Who Would Clinton Appoint to Lead USDA?

 |  By: Anna-Lisa Laca

On Friday, news outlet Politico released what it believes are Hillary Clinton’s top five choices for agriculture secretary should she elected in November. According to this story, the short list includes “Karen Ross, California's agriculture secretary; Blanche Lincoln, a former Arkansas senator; Kathleen Merrigan, a former USDA deputy secretary; John Hickenlooper, Colorado's governor; and Steve Beshear, Kentucky's former governor.”

 Roger Bernard of Informa Economics says some of those choices certainly make sense, but elections are far enough away that this discussion is strictly “a game of chance” for the time being.

“We need to see how the election comes out,” he says. “Are there any ag-related lawmakers that got beat? Are there any states that Clinton ‘owes’ should she win?”

 According to Bernard, California always gets mentioned in this discussion due in part that it is the biggest production state in the country. However, that doesn’t mean Karen Ross would be a bad choice, he says. Several of the candidates on Politico’s list have both agriculture “street cred” and know USDA. Secretary Ross, for example, worked for Vilsack’s administration prior to assuming her post in California, and Kathleen Merrigan is a former deputy secretary of agriculture.

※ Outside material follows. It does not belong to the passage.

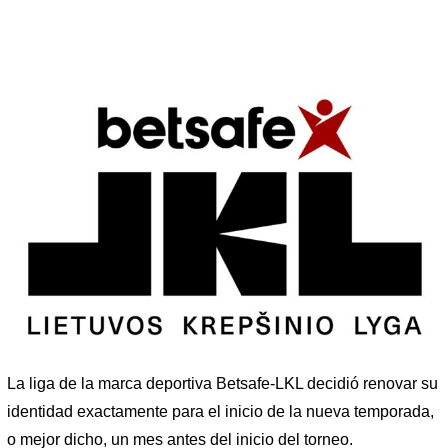
La liga de la marca deportiva Betsafe-LKL decidió renovar su
identidad exactamente para el inicio de la nueva temporada,
o mejor dicho, un mes antes del inicio del torneo.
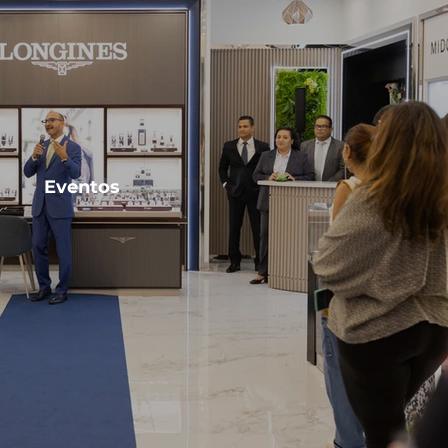
Eventos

Blanche Lincoln would be a solid choice given her knowledge of agriculture policy, Bernard says. Lincoln previously served on the Senate Agriculture Committee and most recently has lobbied for agriculture companies, including Monsanto.

 History shows that the president’s final choice can be surprising.

“Frankly, no one really had Tom Vilsack on any list eight years ago, as he had little ag experience,” Bernard says. “I always chuckle at that one when they point out someone has little ag experience.”

Bernard adds that nobody had Mike Espy on the list when Bill Clinton won the presidency, either. Ultimately, if Clinton wins the election, she will likely lean on Secretary Vilsack, her most trusted agriculture advisor, to help make the decision, but it doesn’t have to be made immediately. 

“Bottom line is the list could change quite a bit between now and whenever a pick is finally made,” Bernard says.